Rewrite the data below, substituting "Außenlager" for "Zentrallager" wherever it occurs and leaving everything else unchanged.
◇ ◇ ◇ ◇
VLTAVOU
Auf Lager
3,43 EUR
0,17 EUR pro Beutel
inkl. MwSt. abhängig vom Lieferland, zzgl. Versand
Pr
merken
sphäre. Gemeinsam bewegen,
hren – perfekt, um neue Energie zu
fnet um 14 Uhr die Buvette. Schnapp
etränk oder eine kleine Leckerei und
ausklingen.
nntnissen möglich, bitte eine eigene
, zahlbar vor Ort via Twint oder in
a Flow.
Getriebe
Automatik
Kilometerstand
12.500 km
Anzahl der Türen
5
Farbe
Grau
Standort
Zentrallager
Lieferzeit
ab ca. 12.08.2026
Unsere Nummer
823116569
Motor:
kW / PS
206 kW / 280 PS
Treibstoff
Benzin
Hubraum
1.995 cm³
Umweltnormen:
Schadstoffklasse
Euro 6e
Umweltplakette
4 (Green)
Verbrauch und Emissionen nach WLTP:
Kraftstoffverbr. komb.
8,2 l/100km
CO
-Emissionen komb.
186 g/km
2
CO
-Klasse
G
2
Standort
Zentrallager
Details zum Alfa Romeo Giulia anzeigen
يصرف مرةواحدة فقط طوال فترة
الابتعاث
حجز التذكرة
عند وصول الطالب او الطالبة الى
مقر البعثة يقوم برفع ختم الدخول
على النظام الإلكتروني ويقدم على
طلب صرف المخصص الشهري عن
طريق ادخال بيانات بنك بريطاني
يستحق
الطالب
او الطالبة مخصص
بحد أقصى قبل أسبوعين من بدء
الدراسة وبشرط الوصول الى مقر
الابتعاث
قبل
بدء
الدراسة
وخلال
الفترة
◇ ◇ ◇ ◇
Expected answer:
VLTAVOU
Auf Lager
3,43 EUR
0,17 EUR pro Beutel
inkl. MwSt. abhängig vom Lieferland, zzgl. Versand
Pr
merken
sphäre. Gemeinsam bewegen,
hren – perfekt, um neue Energie zu
fnet um 14 Uhr die Buvette. Schnapp
etränk oder eine kleine Leckerei und
ausklingen.
nntnissen möglich, bitte eine eigene
, zahlbar vor Ort via Twint oder in
a Flow.
Getriebe
Automatik
Kilometerstand
12.500 km
Anzahl der Türen
5
Farbe
Grau
Standort
Außenlager
Lieferzeit
ab ca. 12.08.2026
Unsere Nummer
823116569
Motor:
kW / PS
206 kW / 280 PS
Treibstoff
Benzin
Hubraum
1.995 cm³
Umweltnormen:
Schadstoffklasse
Euro 6e
Umweltplakette
4 (Green)
Verbrauch und Emissionen nach WLTP:
Kraftstoffverbr. komb.
8,2 l/100km
CO
-Emissionen komb.
186 g/km
2
CO
-Klasse
G
2
Standort
Außenlager
Details zum Alfa Romeo Giulia anzeigen
يصرف مرةواحدة فقط طوال فترة
الابتعاث
حجز التذكرة
عند وصول الطالب او الطالبة الى
مقر البعثة يقوم برفع ختم الدخول
على النظام الإلكتروني ويقدم على
طلب صرف المخصص الشهري عن
طريق ادخال بيانات بنك بريطاني
يستحق
الطالب
او الطالبة مخصص
بحد أقصى قبل أسبوعين من بدء
الدراسة وبشرط الوصول الى مقر
الابتعاث
قبل
بدء
الدراسة
وخلال
الفترة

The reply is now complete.